*TASKS:*
1. Answer these questions using the passage on Oz:
(a) Which three shows does the passage on Oz name as its successors?
(b) What profession does the passage on Oz give for the "relatable" principal character?
(c) Which season of Oz is described as devoid of truly sympathetic characters?
2. Duplicate everything in the passage on Oz from "Meanwhile, the show’s" down to "than major-league television.".
3. Pick up the passage on Oz after its final sentence and continue writing it.

*PAGE EXTRACT:*
###

But what’s really striking about watching the show now is how much more radical it is than its successors. The Sopranos, Mad Men, Breaking Bad — they all feature what we can politely call mature themes, and story lines that treat the audience as intelligently engaged rather than seekers of the distracting fluff of traditional network television.

On the other hand, there was invariably something likable about the anti-heroes of those shows, along with intermittent moments of humor and humanity.

Oz, in contrast, has proved to be completely relentless. The first season in particular is devoid of truly sympathetic characters. The prison bloc’s mastermind and overseer, and basically the show’s central character, espouses an intellectually enlightened set of ideas about incarceration — but he’s pretty much a jerk: arrogant, self-righteous, and un-charming, with an almost pathological lack of empathy. At least he doesn’t actually shank or rape anyone, as most everybody else on the show does, but you wouldn’t want to have lunch with him.

Another principal character — a white-collar lawyer and thus arguably the most “relatable” figure for a typical HBO viewer — responds to prison life with an off-putting combination of whimpering cowardice, followed by rank depravity.

Meanwhile, the show’s structure is punctuated with crazy interstitial narration that plays out in stagey set pieces that feel more appropriate to some 1990s East Village experimental theater than major-league television.

In subsequent seasons, that narrator character becomes (so far) a genuinely well-intentioned and semi-relatable figure, along with a few others. But otherwise the darkness runs rampant. Any gesture of goodwill is sure to turn into an evil trick — or to be interpreted as such, resulting in yet another crushing and violent betrayal. There’s seldom anyone to root for.

###

*DATASET:*
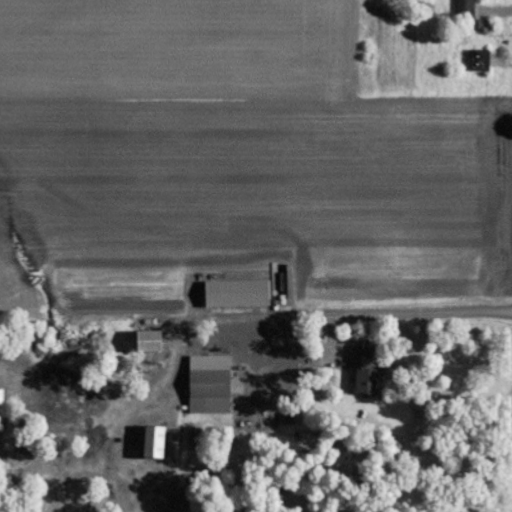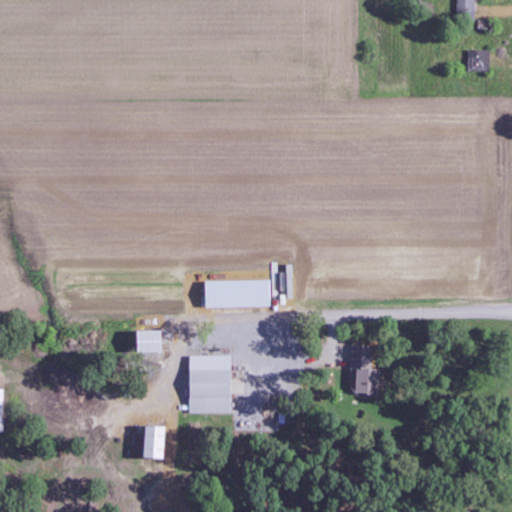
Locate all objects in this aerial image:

###

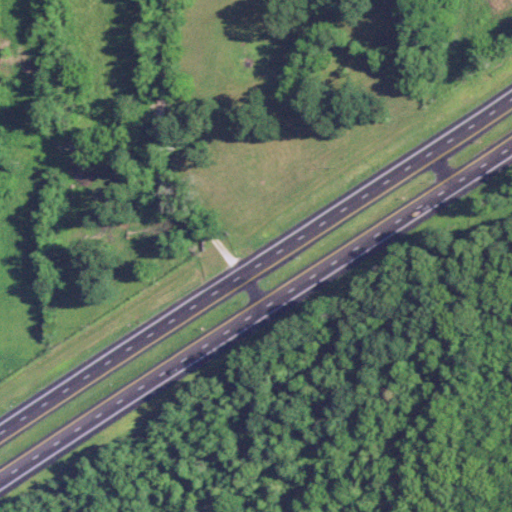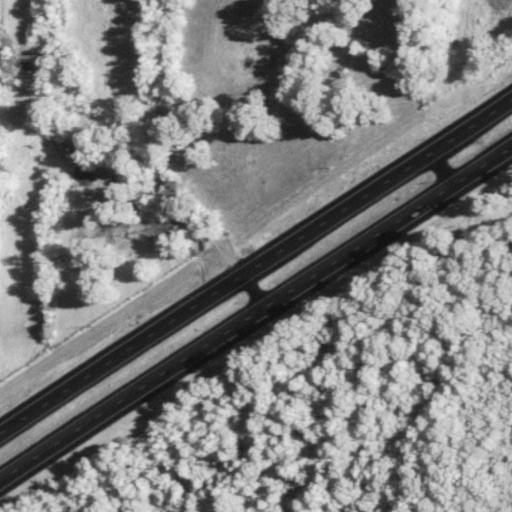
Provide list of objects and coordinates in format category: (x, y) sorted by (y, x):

###

*RESPONSES FOR EACH TASK:*
1.
(a) The Sopranos, Mad Men, and Breaking Bad
(b) He is a white-collar lawyer.
(c) The first season

2.
Meanwhile, the show’s structure is punctuated with crazy interstitial narration that plays out in stagey set pieces that feel more appropriate to some 1990s East Village experimental theater than major-league television.

3.
Possibly it sounds crazy to express admiration for such a show, but grim as it may be, the writing is amazing. And watching it has revealed to me that for all the sophistication of more recent Golden Age programming, today’s shows have all dialed it back from the experimental risks of Oz. I’m a fan of Orange Is the New Black, for instance, and certainly it’s bold in its explorations of moral ambiguity and the perverse effects of prison life. On the other hand, it’s often funny, and regularly spiked with moments of genuine warmth and humanity. It’s ultimately easy to watch.

It’s fascinating, then, to look back on Oz now, and admire its determination to do, and be, something genuinely new — and to be hard to watch. It’s probably just as well that its Golden Age successors adjusted the formula. But I am really enjoying the chance to appreciate the uncut original, for what it was.

Finally, an unreturned package that went my way for once.